__Extracted material__.
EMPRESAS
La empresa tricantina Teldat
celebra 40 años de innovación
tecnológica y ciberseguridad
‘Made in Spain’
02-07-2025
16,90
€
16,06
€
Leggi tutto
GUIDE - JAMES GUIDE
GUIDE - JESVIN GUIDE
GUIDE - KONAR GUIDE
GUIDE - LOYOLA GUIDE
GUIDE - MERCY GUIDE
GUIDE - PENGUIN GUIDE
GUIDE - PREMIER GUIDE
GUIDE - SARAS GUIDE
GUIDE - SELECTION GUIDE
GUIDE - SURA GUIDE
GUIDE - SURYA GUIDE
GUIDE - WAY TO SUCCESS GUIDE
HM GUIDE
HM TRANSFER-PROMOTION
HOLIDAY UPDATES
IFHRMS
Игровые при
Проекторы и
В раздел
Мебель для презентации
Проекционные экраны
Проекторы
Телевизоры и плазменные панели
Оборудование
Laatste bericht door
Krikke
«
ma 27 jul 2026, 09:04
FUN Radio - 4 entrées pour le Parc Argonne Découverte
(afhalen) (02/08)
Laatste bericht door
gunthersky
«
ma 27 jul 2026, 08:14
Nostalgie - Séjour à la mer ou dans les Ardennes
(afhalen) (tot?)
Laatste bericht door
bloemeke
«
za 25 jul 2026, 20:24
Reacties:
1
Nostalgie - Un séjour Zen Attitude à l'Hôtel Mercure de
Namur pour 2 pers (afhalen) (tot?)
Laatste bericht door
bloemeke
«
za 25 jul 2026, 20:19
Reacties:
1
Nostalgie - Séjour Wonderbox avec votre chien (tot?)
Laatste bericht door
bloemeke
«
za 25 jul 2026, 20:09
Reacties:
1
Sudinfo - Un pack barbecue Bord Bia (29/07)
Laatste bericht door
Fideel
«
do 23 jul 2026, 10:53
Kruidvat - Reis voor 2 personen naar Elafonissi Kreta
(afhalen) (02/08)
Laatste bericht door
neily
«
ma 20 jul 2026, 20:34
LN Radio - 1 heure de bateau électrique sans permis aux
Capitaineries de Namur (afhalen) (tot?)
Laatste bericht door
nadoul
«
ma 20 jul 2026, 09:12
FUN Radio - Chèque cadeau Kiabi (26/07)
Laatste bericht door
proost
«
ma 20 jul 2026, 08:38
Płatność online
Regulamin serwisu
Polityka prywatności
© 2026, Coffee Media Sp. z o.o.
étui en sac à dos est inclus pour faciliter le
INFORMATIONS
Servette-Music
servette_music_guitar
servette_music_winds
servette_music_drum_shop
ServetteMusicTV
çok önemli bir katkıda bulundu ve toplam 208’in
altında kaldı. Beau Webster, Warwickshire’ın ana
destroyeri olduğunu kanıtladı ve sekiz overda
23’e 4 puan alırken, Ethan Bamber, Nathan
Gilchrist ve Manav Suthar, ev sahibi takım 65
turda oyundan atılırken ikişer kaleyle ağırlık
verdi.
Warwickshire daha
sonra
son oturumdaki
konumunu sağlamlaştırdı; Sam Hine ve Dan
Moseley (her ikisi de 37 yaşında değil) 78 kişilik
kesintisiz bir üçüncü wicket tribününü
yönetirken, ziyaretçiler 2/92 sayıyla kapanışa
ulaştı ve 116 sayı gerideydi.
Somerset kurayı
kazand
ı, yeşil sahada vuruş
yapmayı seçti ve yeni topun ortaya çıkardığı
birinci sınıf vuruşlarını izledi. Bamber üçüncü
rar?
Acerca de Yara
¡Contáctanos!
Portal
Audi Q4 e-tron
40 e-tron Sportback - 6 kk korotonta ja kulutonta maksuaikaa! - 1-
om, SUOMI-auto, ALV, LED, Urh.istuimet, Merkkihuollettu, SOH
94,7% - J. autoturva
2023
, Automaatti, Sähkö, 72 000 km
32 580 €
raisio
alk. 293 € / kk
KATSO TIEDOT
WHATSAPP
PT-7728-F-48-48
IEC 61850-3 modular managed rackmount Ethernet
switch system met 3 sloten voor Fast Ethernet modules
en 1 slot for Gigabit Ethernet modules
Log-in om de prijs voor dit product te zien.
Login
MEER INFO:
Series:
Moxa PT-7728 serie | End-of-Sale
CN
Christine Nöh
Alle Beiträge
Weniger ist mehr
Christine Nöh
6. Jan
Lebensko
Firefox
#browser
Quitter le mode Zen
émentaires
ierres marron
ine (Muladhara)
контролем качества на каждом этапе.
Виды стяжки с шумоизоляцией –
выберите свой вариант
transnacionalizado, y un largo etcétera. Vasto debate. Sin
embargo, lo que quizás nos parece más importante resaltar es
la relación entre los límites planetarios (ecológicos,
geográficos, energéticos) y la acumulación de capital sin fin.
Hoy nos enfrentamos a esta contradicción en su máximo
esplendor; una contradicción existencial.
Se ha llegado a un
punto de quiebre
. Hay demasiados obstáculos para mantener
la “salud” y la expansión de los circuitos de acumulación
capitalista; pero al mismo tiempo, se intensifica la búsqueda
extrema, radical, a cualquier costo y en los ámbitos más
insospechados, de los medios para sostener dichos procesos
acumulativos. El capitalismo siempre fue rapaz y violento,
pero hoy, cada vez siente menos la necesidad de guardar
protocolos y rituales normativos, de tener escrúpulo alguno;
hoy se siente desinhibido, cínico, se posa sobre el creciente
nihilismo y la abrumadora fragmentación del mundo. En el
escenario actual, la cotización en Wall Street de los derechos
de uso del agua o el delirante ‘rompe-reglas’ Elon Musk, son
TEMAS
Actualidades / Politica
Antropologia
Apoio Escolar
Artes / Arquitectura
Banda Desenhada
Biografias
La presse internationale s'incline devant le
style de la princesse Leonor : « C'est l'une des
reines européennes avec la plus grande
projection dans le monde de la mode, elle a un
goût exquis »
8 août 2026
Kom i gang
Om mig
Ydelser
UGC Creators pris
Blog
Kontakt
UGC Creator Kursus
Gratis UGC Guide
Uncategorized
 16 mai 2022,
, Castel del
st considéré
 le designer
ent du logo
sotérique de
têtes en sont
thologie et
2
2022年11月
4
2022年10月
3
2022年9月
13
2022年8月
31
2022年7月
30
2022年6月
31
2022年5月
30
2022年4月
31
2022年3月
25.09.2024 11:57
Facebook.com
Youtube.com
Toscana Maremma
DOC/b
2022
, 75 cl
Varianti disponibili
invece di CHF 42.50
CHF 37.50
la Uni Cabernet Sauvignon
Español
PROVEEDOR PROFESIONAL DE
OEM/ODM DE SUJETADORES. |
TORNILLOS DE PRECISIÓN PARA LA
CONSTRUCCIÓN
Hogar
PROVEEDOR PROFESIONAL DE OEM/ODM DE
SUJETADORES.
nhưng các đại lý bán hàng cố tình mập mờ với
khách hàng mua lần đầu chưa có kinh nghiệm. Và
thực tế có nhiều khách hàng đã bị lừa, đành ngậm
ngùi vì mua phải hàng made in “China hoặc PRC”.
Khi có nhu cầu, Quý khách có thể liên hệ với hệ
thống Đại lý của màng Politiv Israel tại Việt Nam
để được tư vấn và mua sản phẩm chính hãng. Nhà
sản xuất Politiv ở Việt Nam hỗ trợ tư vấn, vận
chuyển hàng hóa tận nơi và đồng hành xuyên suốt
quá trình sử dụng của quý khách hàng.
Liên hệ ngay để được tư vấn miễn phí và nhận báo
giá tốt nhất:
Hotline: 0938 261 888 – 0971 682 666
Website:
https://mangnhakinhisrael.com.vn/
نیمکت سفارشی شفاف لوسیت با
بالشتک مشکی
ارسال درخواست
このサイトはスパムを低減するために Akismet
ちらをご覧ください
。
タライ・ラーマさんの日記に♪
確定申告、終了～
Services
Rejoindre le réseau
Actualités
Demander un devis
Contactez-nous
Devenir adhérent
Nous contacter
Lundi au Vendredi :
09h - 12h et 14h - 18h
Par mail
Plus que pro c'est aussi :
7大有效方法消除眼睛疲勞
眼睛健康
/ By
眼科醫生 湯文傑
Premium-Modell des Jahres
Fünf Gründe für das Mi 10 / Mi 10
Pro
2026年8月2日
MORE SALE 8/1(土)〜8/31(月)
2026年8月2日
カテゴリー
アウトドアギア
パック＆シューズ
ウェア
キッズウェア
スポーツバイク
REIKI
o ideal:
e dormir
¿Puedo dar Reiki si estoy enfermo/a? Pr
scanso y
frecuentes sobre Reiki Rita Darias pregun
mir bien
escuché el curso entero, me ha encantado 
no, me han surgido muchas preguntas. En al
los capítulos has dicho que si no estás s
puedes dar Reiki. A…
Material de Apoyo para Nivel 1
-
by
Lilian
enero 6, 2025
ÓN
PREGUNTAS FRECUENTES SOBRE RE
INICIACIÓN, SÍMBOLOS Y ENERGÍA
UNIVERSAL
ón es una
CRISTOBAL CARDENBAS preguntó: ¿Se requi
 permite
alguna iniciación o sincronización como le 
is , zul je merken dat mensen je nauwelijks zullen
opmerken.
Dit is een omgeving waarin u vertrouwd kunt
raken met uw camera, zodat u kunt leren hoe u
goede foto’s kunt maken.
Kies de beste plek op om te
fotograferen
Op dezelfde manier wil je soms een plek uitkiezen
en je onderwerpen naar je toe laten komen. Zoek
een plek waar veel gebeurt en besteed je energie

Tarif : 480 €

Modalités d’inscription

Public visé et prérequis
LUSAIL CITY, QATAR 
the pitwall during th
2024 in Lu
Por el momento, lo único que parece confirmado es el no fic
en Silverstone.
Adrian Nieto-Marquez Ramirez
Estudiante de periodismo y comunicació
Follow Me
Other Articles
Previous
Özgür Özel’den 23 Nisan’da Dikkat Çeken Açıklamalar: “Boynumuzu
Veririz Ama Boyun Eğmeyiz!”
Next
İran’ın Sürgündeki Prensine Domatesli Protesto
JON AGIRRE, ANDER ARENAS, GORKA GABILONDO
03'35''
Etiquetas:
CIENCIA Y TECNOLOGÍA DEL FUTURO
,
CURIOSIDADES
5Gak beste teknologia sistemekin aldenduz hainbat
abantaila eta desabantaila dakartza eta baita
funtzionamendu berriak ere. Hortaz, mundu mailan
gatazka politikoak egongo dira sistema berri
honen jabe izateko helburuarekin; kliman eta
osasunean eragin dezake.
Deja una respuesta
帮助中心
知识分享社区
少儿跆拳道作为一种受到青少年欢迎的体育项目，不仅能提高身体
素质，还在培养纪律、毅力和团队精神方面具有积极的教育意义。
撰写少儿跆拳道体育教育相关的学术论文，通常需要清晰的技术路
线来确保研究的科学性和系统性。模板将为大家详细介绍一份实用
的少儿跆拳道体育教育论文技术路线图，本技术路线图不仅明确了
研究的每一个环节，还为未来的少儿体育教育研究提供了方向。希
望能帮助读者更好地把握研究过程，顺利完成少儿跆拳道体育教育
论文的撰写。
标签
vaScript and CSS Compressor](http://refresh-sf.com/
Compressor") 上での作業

__Your instructions__. Where the string "plek" appears in a line of the entries above, return that line.

__Completed exercise__.
Kies de beste plek op om te
Op dezelfde manier wil je soms een plek uitkiezen
een plek waar veel gebeurt en besteed je energie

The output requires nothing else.